Social Media: Does Your Boss 'Get' It?
In June 2007, I presented my first social-media training to a group of small nonprofits in Lowell, Mass. At the time, nonprofits primarily used only MySpace and YouTube. Facebook was made public nine months previous, and Facebook Groups only just began to be used as community-building tools by nonprofits. It was the optimal time for early adoption of social media by nonprofits, and it's no coincidence that nonprofits that embraced these new tools in 2006 to 2008 are today the most successful nonprofits on the social Web. There's definitely a math to social-media synergy, and those that start early have both time and math on their side.
At this first training, it was no surprise that almost all of the attendees were battling the "my boss doesn't get it" conundrum. The media made MySpace, and social networking in general, out to be dangerous, life-threatening even. Executives were terrified by the legal implications of using social-networking tools. Long-term professional communications and fundraising staff had a hard time accepting the aesthetic of new media. It went against everything they had learned in their careers about design and online messaging. And almost all executives had a very difficult time letting go of control and embracing the concept of empowering supporters and donors to be content creators and fundraisers for their nonprofits online.
Flash forward five years. Executives have come a long way in understanding the social Web. However, as I travel the country this year giving trainings on social and mobile media to nonprofits of all sizes, I'm somewhat flummoxed that the No. 1 complaint by nonprofit social-media practitioners is still that, "My boss doesn't get it! What can I do to make him understand?"

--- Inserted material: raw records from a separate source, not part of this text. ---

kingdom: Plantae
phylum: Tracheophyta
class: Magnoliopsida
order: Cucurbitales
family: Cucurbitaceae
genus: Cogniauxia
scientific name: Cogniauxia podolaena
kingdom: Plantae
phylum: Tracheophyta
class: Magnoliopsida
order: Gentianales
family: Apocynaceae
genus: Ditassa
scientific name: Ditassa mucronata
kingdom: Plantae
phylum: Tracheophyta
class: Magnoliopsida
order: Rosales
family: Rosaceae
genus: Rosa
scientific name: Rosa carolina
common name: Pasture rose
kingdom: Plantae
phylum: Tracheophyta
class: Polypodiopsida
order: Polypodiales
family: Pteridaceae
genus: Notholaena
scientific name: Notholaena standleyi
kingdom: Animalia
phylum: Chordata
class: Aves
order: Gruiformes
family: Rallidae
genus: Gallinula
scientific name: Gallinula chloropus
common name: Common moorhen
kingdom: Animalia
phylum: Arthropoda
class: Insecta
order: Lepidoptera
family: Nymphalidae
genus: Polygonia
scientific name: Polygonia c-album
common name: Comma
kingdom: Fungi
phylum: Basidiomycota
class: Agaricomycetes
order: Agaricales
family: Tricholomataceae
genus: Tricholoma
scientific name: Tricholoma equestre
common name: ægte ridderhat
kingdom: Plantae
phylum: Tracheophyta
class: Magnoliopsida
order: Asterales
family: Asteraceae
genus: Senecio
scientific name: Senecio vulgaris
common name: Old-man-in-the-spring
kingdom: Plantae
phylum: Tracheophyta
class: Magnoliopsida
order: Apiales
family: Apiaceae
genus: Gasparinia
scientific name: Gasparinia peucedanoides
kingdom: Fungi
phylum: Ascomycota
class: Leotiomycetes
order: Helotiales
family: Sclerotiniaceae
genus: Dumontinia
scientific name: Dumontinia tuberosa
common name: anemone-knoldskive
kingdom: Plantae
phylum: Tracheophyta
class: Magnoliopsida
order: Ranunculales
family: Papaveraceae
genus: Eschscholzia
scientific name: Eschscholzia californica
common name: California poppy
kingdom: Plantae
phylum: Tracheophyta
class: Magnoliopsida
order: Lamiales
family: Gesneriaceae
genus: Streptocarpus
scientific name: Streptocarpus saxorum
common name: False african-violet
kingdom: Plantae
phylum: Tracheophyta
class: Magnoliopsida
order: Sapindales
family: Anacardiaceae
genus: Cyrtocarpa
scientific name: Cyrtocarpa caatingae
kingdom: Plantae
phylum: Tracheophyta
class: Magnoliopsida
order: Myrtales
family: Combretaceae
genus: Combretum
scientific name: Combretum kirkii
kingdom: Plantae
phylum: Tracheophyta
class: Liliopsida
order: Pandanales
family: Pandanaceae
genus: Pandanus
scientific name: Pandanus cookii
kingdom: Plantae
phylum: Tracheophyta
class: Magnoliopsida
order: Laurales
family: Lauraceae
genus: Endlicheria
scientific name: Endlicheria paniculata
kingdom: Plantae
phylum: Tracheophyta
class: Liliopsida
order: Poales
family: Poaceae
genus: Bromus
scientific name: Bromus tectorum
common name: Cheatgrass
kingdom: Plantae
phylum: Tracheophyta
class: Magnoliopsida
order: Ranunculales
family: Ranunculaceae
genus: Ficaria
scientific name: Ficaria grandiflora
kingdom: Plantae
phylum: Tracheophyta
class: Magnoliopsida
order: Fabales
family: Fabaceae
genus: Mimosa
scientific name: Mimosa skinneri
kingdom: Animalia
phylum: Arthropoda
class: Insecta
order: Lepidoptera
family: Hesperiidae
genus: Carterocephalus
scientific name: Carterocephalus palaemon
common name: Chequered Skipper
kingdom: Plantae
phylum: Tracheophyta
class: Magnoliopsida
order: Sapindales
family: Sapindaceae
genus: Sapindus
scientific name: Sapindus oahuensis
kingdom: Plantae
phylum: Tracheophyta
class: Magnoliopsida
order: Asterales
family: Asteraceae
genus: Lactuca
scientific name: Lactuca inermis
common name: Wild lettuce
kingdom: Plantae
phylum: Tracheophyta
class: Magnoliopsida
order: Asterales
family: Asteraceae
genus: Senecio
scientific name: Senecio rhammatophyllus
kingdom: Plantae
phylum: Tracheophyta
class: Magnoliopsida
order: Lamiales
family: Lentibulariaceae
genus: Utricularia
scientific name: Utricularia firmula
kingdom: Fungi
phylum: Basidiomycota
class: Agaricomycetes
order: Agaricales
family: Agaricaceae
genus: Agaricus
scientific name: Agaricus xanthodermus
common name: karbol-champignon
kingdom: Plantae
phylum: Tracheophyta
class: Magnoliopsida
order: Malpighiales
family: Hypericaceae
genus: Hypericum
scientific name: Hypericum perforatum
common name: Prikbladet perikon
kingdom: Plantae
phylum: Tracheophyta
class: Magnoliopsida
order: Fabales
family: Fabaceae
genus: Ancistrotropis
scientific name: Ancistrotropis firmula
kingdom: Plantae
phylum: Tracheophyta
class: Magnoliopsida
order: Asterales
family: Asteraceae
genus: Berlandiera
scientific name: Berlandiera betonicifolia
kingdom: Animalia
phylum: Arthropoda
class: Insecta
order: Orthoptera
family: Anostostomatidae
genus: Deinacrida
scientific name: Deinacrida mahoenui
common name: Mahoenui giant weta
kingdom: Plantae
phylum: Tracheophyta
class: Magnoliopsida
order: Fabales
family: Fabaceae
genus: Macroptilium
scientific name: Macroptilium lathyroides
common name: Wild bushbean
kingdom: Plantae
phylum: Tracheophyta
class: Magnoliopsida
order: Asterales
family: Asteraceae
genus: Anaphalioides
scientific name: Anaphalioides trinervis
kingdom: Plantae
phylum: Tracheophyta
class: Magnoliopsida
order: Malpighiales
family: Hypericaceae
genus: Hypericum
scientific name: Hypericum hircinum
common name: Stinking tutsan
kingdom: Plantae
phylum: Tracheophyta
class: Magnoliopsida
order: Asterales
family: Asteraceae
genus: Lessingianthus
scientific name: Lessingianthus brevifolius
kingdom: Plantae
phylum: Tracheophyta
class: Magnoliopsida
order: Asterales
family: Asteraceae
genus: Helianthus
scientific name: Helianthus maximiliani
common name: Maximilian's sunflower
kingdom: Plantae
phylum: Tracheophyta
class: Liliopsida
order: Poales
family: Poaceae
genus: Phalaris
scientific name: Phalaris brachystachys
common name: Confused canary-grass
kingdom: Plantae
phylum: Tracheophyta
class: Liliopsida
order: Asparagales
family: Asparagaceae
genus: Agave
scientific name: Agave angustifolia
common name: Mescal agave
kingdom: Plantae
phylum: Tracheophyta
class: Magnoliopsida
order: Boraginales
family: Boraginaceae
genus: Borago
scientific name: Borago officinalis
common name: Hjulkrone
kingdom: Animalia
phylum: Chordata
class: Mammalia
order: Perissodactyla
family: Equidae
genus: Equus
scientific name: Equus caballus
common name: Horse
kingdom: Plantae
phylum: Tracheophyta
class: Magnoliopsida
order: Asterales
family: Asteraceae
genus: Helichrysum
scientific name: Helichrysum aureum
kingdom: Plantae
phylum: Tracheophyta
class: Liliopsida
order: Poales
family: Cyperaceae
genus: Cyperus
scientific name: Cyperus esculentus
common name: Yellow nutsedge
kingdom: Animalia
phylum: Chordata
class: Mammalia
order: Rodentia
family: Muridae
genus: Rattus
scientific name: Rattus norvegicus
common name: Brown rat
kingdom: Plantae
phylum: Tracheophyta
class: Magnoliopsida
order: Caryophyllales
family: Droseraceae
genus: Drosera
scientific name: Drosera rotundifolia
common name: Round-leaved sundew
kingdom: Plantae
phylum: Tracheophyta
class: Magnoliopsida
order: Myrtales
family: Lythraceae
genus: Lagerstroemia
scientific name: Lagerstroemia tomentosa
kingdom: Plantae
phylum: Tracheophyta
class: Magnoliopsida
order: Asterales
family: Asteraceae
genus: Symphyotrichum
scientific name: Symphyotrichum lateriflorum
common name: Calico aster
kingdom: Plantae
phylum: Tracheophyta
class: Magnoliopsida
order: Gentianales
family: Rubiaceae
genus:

It is borderline tragic that it is taking this long for the "a-ha!" moment to trickle up. Social media is no longer new, and the mobile Web is rapidly upon us ... now. It's troublesome to say the least that nonprofit social-media practitioners still struggle to get the buy-in and the support they need from executive staff to launch and maintain successful social-media campaigns. Social media is not a fad. It's a fundamental shift in how our supporters communicate with each other and with us, and ultimately in how they donate and get involved with organizations.